[Information provided]

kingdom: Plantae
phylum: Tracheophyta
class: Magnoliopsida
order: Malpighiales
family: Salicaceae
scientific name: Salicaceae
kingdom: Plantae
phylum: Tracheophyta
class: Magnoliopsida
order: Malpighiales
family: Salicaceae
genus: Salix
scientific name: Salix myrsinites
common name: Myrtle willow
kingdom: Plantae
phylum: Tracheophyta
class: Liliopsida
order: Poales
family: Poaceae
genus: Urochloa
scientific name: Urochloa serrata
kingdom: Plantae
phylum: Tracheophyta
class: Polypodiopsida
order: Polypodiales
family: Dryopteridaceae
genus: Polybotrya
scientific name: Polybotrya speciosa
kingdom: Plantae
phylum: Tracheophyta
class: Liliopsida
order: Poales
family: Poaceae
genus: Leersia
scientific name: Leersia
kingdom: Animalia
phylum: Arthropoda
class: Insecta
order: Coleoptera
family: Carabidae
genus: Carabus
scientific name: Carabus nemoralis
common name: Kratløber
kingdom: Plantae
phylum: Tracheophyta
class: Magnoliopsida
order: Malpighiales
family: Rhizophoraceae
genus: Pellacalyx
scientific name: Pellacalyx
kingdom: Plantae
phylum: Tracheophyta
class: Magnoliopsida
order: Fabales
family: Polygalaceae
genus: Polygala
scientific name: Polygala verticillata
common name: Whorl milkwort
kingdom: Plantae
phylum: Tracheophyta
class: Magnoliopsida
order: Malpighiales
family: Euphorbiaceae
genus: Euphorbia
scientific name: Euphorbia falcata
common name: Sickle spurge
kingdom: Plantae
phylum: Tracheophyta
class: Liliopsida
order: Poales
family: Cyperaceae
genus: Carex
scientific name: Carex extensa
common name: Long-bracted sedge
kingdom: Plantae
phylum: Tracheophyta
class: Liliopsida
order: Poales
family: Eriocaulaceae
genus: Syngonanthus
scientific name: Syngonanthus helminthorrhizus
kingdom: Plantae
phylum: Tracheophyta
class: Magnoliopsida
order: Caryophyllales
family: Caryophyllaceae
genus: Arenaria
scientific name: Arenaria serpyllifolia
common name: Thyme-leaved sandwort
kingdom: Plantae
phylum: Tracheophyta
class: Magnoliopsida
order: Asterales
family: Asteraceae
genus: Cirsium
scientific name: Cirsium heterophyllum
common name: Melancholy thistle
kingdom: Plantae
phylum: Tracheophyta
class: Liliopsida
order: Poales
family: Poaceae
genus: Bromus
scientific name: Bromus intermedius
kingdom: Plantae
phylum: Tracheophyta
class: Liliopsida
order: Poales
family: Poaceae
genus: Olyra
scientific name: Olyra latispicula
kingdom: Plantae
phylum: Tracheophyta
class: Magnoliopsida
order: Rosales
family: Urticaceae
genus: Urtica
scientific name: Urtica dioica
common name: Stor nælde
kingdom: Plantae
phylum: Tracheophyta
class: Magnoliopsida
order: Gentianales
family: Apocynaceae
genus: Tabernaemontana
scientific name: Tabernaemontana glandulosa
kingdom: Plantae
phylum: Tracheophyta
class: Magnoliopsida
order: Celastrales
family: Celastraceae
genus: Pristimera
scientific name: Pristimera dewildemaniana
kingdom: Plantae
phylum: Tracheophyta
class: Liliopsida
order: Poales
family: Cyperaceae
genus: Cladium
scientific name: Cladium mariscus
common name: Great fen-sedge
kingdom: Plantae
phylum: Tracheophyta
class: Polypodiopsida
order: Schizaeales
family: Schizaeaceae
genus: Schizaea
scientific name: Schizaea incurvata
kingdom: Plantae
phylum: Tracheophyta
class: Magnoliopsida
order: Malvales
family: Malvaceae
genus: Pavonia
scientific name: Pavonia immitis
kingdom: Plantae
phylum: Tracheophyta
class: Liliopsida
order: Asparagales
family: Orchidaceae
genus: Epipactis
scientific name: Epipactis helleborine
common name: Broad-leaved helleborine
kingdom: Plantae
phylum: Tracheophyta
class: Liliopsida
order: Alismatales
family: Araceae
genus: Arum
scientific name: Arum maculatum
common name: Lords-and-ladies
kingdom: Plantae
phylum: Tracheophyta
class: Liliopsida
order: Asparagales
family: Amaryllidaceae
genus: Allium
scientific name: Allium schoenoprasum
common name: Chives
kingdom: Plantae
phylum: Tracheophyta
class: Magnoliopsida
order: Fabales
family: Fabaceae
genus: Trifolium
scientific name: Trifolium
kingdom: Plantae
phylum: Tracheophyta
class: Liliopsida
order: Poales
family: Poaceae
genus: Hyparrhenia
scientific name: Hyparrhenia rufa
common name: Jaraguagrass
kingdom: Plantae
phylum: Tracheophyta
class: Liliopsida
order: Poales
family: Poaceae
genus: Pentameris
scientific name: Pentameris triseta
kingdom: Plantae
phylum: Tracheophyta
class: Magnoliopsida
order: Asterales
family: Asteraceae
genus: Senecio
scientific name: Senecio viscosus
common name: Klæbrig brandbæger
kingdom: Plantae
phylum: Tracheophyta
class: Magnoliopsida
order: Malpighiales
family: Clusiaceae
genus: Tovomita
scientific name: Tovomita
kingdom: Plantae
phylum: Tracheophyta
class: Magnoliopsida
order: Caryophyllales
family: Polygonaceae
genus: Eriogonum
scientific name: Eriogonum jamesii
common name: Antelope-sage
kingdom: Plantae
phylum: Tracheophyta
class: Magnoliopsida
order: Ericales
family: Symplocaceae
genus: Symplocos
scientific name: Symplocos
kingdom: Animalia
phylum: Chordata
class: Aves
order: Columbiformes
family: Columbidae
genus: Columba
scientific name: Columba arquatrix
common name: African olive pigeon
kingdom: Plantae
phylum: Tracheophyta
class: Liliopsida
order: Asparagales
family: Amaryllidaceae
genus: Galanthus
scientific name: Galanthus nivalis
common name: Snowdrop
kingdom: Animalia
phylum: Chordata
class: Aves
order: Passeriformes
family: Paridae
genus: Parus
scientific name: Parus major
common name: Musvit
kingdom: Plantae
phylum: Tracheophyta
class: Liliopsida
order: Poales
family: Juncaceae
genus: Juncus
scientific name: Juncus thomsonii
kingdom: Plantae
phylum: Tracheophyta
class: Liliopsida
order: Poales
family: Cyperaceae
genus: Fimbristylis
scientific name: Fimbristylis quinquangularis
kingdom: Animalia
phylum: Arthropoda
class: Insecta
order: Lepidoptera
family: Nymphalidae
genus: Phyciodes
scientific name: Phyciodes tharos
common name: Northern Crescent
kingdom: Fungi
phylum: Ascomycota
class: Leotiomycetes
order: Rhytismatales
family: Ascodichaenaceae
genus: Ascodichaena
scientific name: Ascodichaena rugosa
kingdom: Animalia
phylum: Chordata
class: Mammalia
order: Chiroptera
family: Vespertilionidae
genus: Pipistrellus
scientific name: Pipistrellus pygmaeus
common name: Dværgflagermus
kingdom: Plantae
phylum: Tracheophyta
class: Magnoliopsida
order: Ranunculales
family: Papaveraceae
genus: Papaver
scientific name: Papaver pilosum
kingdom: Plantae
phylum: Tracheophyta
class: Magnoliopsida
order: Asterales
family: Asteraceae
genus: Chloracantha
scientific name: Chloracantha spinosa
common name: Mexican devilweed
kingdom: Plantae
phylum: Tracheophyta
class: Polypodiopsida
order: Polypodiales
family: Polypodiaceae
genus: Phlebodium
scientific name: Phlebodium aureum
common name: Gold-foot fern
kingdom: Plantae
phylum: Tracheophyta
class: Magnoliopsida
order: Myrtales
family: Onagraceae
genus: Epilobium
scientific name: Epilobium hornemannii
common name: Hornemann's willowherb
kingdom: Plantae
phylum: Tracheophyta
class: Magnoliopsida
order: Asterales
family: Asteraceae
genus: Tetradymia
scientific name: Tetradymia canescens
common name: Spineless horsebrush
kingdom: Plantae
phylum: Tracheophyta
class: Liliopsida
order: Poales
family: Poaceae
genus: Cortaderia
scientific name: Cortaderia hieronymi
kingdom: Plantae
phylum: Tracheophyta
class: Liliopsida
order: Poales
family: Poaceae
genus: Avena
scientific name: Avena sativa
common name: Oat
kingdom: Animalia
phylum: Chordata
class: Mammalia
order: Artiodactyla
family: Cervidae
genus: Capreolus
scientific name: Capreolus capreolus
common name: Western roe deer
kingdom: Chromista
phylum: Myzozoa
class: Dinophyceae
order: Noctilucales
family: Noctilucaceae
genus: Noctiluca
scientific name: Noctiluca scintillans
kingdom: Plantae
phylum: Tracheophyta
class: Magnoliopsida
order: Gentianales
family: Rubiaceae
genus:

[Exercise details] Reproduce the lines of the records from the line with "scientific name: Galanthus nivalis" up to and including the line with "genus: Fimbristylis".

[Finished exercise]
scientific name: Galanthus nivalis
common name: Snowdrop
kingdom: Animalia
phylum: Chordata
class: Aves
order: Passeriformes
family: Paridae
genus: Parus
scientific name: Parus major
common name: Musvit
kingdom: Plantae
phylum: Tracheophyta
class: Liliopsida
order: Poales
family: Juncaceae
genus: Juncus
scientific name: Juncus thomsonii
kingdom: Plantae
phylum: Tracheophyta
class: Liliopsida
order: Poales
family: Cyperaceae
genus: Fimbristylis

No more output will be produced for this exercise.